If I start the ball rolling I am sure that others on the list who I know to
be more knowledgeable can pick it up.
After 1538 (when the monasteries were abolished, who sort of carried out
this function) and before 1602 when the Poor Law Act was first passed there
was nobody charged with looking after the poor. After 1602 the parish was
charged with doing this. This meant that the churchwardens in practice
collected a rate on all householders and distributed it to the poor. It was
not a part of the church's actual duties to do this. It was I suppose the
first appearance of a 'civil parish' rather than a religious one (although
civil parishes actually came into legal existence in the 19th century,
someone on the list told me last week). One of the groups of people who
could claim money was the pauper pregnant single women who could claim for
their 'lying in' expenses (hiring a maternity nurse-or 'goodwoman'
primarily). Thereafter they could claim a very minimal income from the
parish for themselves and their bastard (and make no bones about it the
stigma of that word was very strong and they were meant to live with it). In
its turn the parish would try to establish who the father was from the
mother and would then take proceeding s to reclaim all their expenditures
from him (often to be seen mentioned in parish registers as the 'putative
father'). By the 19th century there was a slick set of processes going on.

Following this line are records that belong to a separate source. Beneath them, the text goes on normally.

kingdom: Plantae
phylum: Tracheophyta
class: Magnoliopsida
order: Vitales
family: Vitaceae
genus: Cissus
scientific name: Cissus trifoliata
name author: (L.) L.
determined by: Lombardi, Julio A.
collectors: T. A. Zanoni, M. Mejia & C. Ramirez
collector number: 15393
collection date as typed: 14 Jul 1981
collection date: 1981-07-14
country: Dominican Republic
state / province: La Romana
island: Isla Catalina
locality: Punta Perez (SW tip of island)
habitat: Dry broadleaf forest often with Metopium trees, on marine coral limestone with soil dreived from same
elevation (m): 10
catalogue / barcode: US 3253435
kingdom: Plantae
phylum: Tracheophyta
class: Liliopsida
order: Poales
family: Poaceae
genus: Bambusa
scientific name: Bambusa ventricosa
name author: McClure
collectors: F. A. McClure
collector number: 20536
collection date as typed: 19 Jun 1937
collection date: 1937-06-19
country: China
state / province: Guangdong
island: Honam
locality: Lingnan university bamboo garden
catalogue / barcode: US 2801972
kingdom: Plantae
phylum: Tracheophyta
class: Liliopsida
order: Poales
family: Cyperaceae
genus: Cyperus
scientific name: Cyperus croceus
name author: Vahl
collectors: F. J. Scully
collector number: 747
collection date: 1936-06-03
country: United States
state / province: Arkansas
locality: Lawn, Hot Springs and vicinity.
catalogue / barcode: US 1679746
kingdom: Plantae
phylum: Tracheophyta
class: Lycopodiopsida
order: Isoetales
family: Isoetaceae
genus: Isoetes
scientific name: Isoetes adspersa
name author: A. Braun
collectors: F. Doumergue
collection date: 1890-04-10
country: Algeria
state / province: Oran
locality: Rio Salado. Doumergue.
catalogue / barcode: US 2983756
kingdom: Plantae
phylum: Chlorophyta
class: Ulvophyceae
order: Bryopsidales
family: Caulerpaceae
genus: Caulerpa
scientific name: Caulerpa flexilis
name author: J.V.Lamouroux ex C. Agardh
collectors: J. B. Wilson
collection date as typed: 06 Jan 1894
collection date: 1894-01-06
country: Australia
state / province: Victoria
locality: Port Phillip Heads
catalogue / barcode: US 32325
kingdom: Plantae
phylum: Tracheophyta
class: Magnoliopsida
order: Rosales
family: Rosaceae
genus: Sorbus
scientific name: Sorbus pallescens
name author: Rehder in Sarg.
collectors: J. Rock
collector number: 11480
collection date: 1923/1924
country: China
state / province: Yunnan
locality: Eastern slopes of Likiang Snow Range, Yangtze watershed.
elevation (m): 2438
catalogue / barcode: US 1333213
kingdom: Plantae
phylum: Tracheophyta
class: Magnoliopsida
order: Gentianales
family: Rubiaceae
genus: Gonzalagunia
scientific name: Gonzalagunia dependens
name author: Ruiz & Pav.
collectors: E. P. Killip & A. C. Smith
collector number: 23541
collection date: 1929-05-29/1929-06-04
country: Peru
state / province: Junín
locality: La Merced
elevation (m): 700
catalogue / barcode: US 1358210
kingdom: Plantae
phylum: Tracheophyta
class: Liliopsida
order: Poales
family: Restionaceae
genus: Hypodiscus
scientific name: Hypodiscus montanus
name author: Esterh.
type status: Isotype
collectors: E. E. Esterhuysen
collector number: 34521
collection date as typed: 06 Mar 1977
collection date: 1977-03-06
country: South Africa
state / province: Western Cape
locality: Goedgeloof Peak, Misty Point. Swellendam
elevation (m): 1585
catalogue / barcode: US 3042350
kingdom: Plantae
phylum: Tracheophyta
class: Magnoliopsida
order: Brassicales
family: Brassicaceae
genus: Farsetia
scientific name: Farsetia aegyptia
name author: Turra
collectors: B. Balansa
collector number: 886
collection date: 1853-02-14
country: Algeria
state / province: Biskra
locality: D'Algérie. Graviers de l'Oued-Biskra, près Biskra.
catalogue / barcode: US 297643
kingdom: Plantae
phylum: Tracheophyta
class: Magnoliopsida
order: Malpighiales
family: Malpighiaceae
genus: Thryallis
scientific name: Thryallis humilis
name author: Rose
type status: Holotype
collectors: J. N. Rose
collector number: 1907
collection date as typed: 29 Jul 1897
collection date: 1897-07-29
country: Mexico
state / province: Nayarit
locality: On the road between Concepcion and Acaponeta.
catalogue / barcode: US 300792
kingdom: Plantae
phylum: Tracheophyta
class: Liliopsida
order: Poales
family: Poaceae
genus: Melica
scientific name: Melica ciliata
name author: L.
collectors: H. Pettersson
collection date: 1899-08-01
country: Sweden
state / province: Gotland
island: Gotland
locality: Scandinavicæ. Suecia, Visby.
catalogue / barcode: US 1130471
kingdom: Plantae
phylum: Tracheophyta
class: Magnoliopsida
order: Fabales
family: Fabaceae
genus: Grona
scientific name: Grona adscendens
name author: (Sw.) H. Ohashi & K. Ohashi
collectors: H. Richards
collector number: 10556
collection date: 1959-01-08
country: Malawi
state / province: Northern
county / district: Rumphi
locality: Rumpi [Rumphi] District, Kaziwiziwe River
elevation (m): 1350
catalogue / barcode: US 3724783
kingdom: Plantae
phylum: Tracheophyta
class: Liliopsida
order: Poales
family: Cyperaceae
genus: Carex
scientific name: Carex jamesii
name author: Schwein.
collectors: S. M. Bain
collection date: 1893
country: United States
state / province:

The mother would undergo an 'Examination' by the Board of the Poor Law. If
she failed to co-operate they could make life very difficult for her. The
aim of the Examination was to determine who the father was so that they
could then re-charge him. By this time the local churchwarden connection had
been totally lost in the Uniions of parishes together to save money by
economies of scale and who could also afford to build a workhouse. If my
memory of secondary school education is right the invention of something
called the Speenhamland System in the mid-18th century tolled the knell for
churchwardens' involvement. Thereafter it was a civil jurisdiction. Right
from the start the Examination was backed up by use of the Quarter Sessions
Courts to enforce payments against recalcitrant fathers.
Does that help?
----- Original Message -----
Sent: Saturday, June 29, 2002 8:24 PM
Subject: [DEV] Question about The Poor law.
I wonder if some could tell me where I can find out about The Poor Law or
explain it (very simply ). Did the "church" give payments to "unfortunate
females" to see them through a pregnancy and help them with money through
the early years of parenthood ? Or is something else going on here????